UMaine, Maine MEP collaborating on production of aerosol shields to protect health care workers

A University of Maine and Maine Manufacturing Extension Partnership (Maine MEP) innovation team developing solutions to COVID-19-related health care challenges has worked with in-state hospitals and manufacturing partners to build, test and start production of two variations of an “aerosol box” meant to protect frontline medical staff as they intubate or transport patients who may be sick with the disease.

The two designs of the aerosol boxes are constructed from clear polycarbonate. The first design is a three-sided shield with handholes that covers the patient’s head and shoulders, and allows medical personnel to intubate safely to contain aerosol spray from a patient’s respiratory tract. The second fully encloses a patient’s head and, with the help of a portable tube and filter, creates a negative-pressure environment so that viral particles leaving a patient’s respiratory tract can be captured before they contaminate the surrounding air.

The boxes were developed collaboratively following a request from MaineHealth that referenced a concept first conceived by Dr. Hsien Yung-Lai, a physician in Taiwan whose aerosol box design to treat COVID-19 patients has been shared widely during the ongoing pandemic.

UMaine’s first prototype was based on a sketch by John Karp, business growth coach for the Maine MEP and a member of the UMaine innovation team. John Belding, director of UMaine’s Advanced Manufacturing Center (AMC), and his team worked with Karp to refine the sketch using computer-aided design and drafting software, and produced a prototype box for MaineHealth to test. Maine MEP then worked with its in-state manufacturing contacts to start production on a version of the design, incorporating MaineHealth’s feedback. 

Gorham-based Plas-Tech was the first manufacturer to come online in early April, followed by Thermoformed Plastics of New England, based in Biddeford, and VELUX America in Wells.

The negative pressure version of the box developed out of conversations between Dr. Robert Bowie, UMaine professor of biomedical engineering, and hospital contacts at Northern Light Eastern Maine Medical Center and St. Joseph Hospital, both located in Bangor. The team at AMC built prototypes for those hospitals to test, and refined designs to their specifications. A third negative-pressure prototype was recently delivered to Maine Medical Center in Portland.

“The transport aerosol box is an example of how the community can contribute to keep frontline staff safe and reduce the risk of exposure to COVID-19,” says Lindsey Lucas, nursing director, Maine Medical Center Acute Ventilator Unit. “By providing an extra layer of personal protective equipment while transporting a patient who requires oxygen therapy, we can reduce the risk of exposure to our health care workers.

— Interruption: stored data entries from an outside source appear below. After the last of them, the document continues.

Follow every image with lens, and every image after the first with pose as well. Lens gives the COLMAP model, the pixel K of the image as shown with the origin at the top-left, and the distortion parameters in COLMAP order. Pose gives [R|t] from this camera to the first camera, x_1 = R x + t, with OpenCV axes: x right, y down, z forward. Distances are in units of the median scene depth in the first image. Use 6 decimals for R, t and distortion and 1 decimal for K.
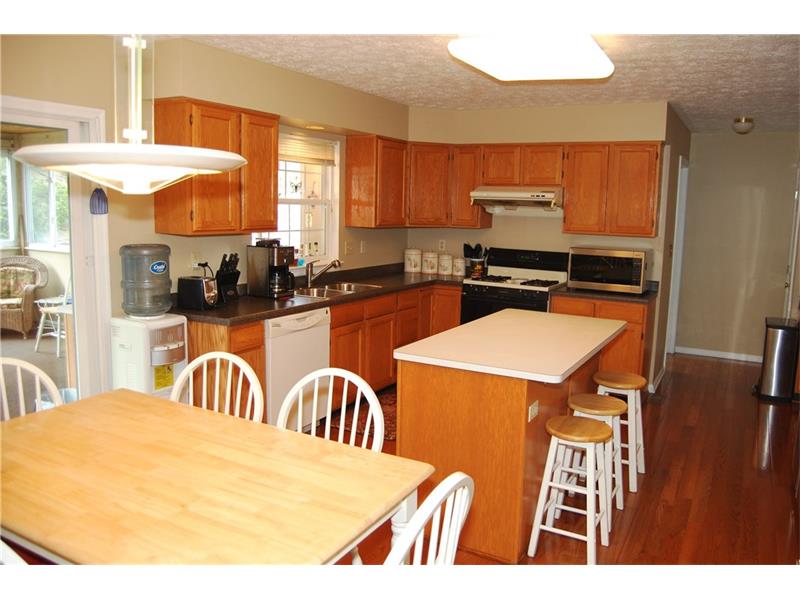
lens RADIAL K [[632.3, 0, 417.9], [0, 632.3, 297.1], [0, 0, 1]] dist [-0.064716, -0.000835]
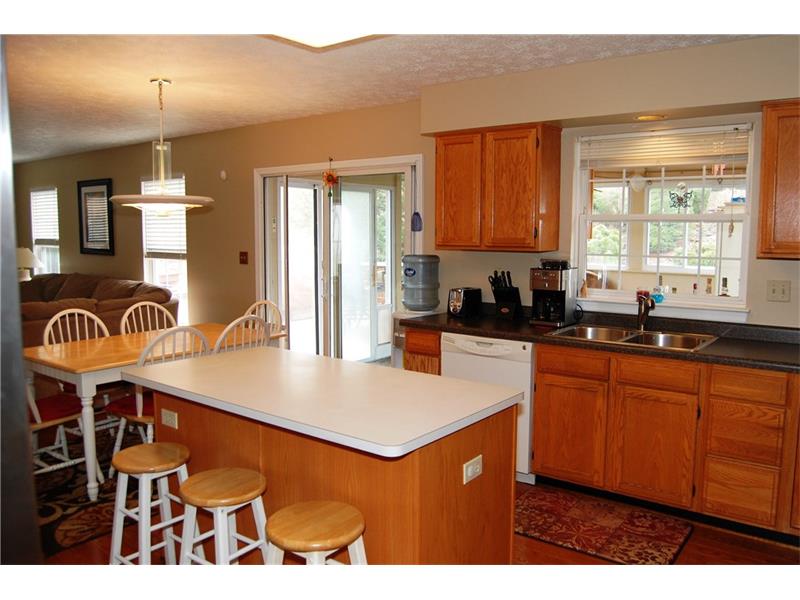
lens RADIAL K [[667.2, 0, 400.2], [0, 667.2, 281.2], [0, 0, 1]] dist [0.000623, -0.000259]
pose [[-0.174931, 0.055975, -0.982988, 0.627647], [-0.144786, 0.986066, 0.081916, -0.093697], [0.973877, 0.156653, -0.164390, 0.820484]]
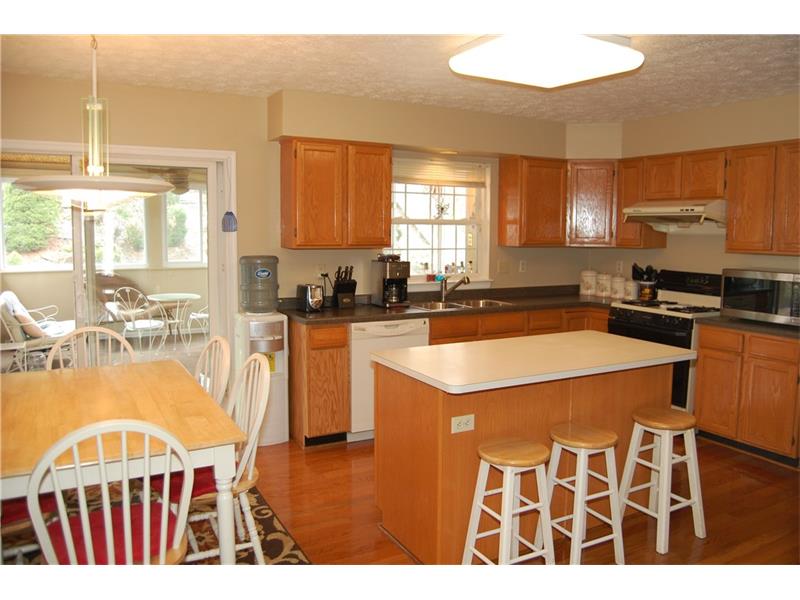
lens RADIAL K [[632.3, 0, 417.9], [0, 632.3, 297.1], [0, 0, 1]] dist [-0.064716, -0.000835]
pose [[0.847483, 0.037523, -0.529494, 0.347436], [-0.063098, 0.997547, -0.030301, 0.011478], [0.527058, 0.059090, 0.847772, 0.070259]]
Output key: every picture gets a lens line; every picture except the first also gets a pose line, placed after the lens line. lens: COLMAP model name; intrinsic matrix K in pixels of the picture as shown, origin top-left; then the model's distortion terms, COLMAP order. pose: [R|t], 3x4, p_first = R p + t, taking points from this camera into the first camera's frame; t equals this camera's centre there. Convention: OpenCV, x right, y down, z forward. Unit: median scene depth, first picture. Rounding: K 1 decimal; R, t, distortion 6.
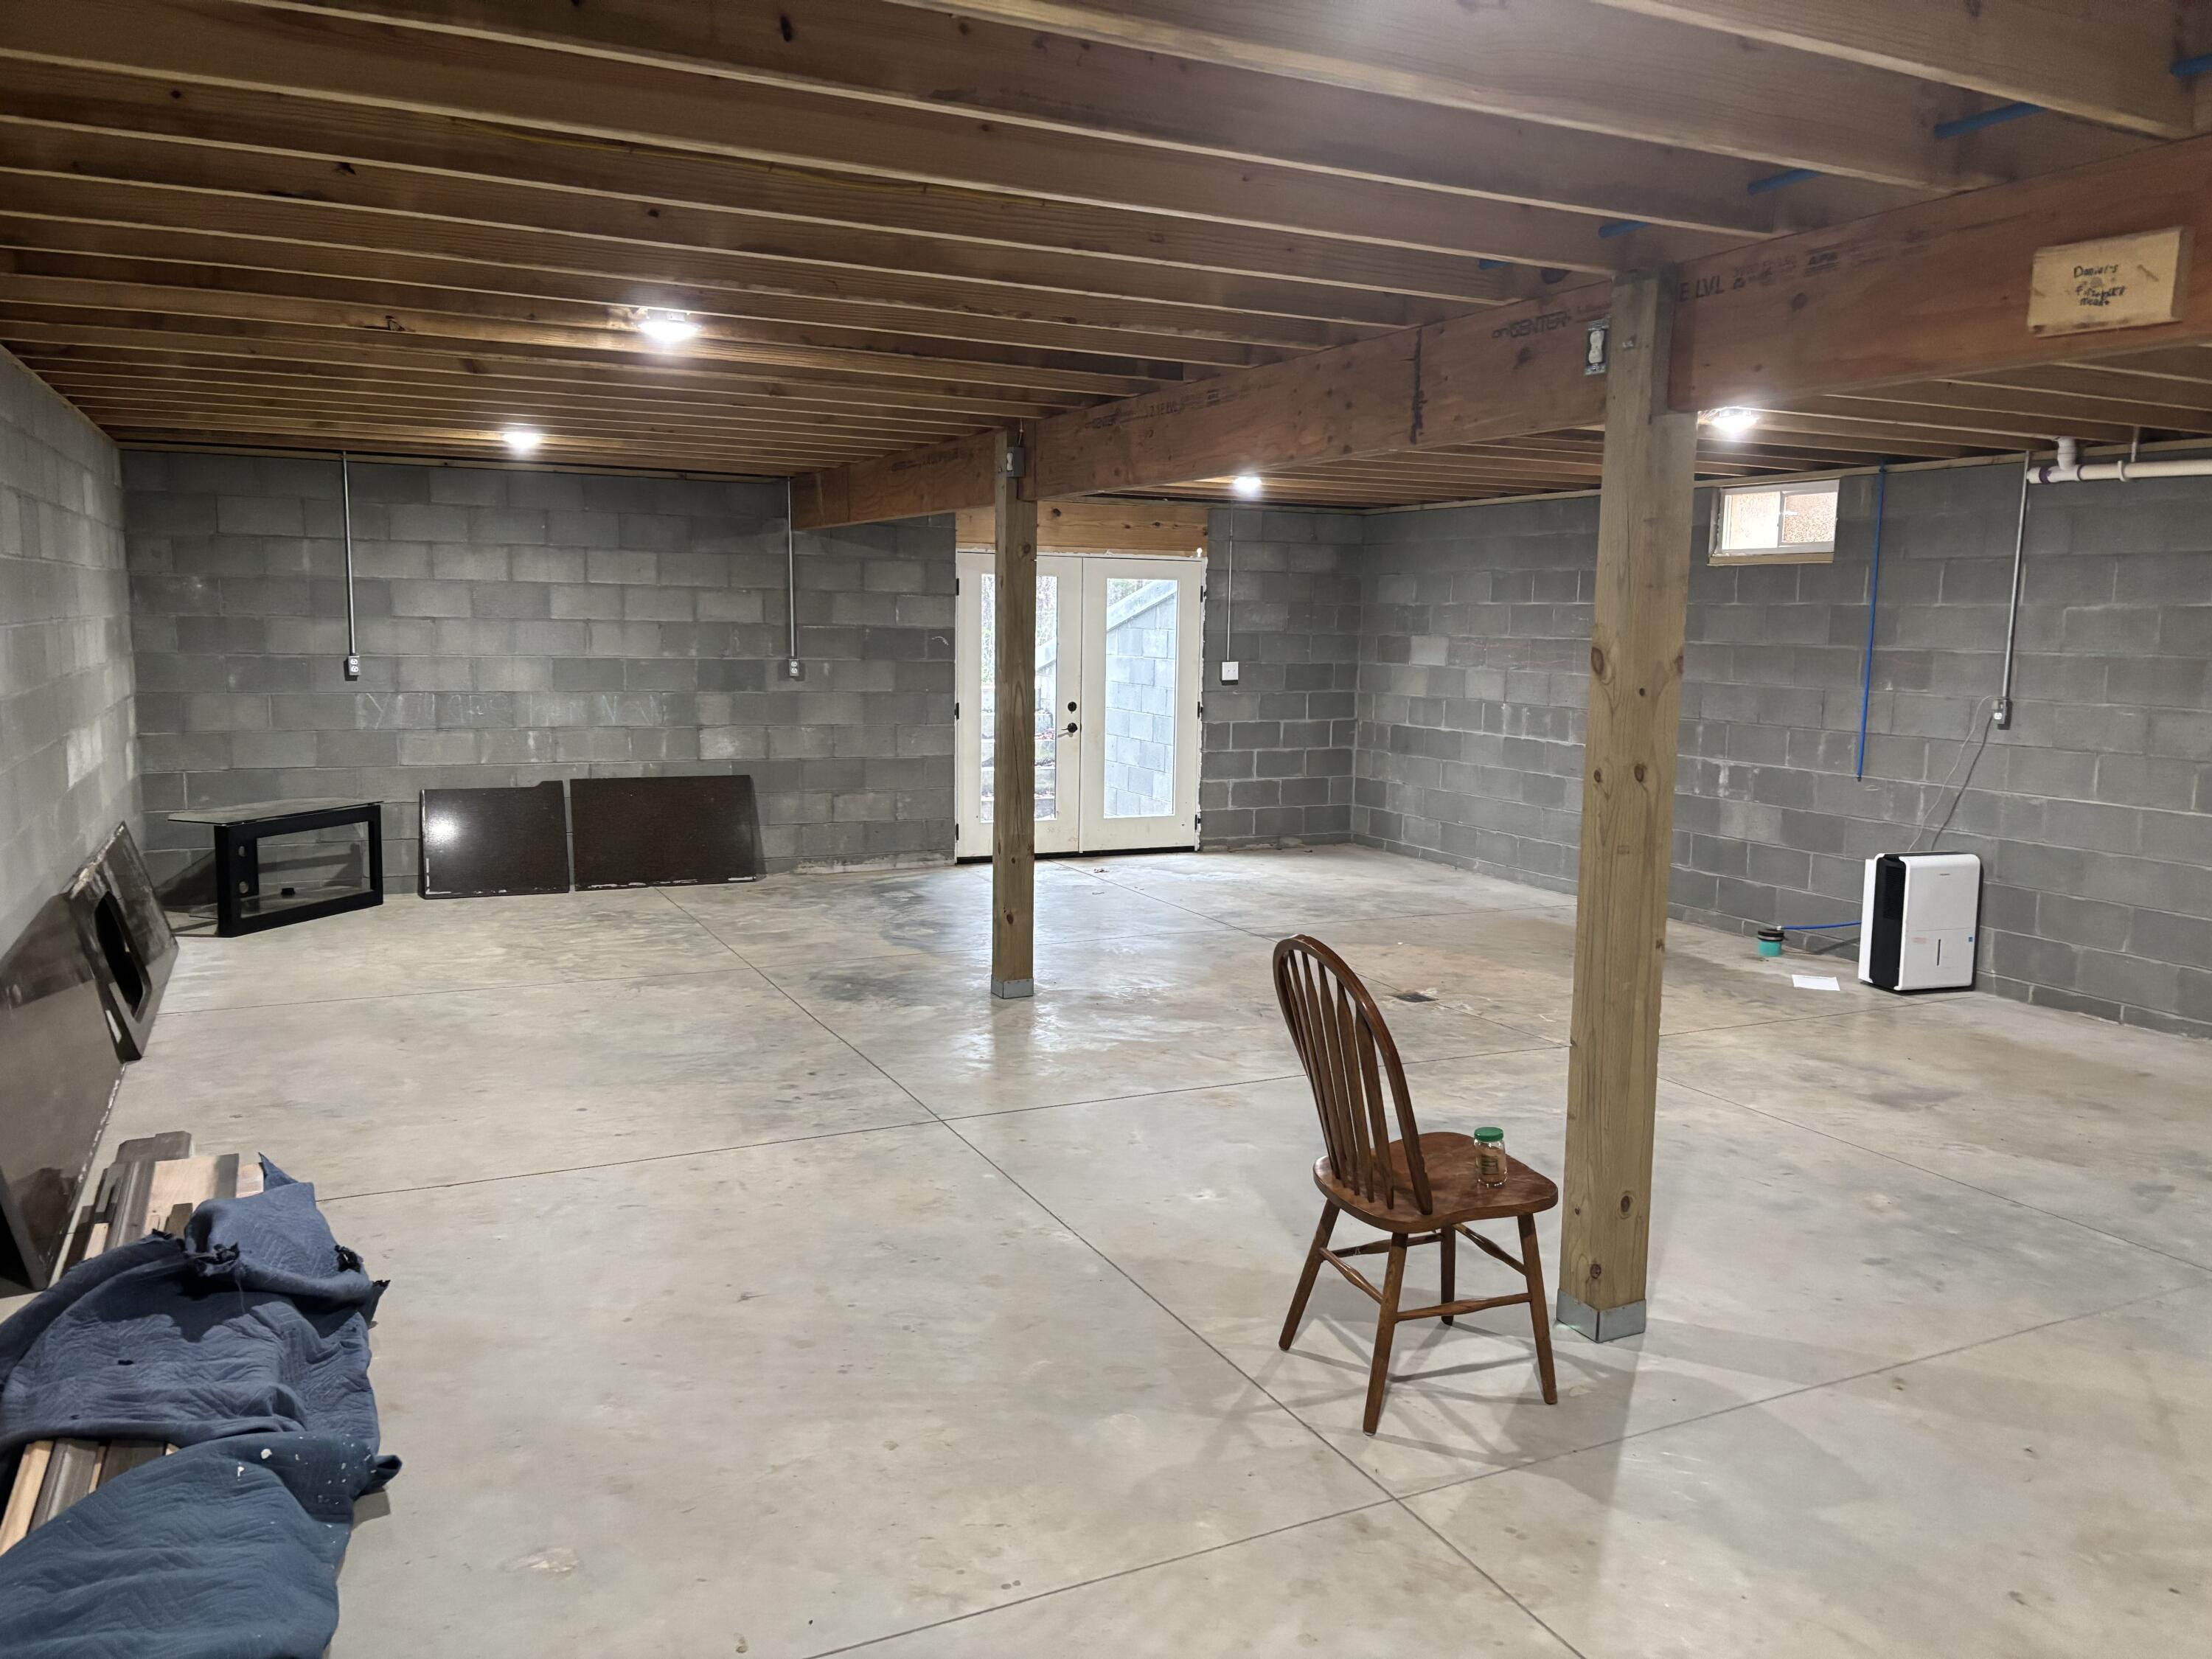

The immediate feedback from staff has been positive, as it provides a sense of safety and security, which goes a long way when we are navigating such an unpredictable course.”

Hospitals can clean and sterilize the boxes for reuse. In-state manufacturing means they can be delivered quickly to area hospitals to meet demand.

“This is an example of what we can do collaboratively as a community,” says Dr. James Jarvis, FAAFP, medical specialist, COVID-19 incident commander, Northern Light Health. “We remain extremely grateful for the innovative efforts by UMaine to help protect our front line health care workers and will enthusiastically support any assistance that meets all safety standards.”

The University of Maine COVID-19 innovation team includes UMaine faculty, staff and students, representatives from the Maine Department of Economic and Community Development, Maine MEP, MaineHealth, St. Joseph Hospital and Northern Light Health. Other collaborating partners include the Manufacturers Association of Maine and Maine Procurement Technical Assistance Center.

The team based at the state’s public research university is operating as part of a March 22 umbrella agreement with the Maine Emergency Management Agency (MEMA) allowing the University of Maine System to provide goods and services to Maine health care facilities and agencies as coordinated by MEMA.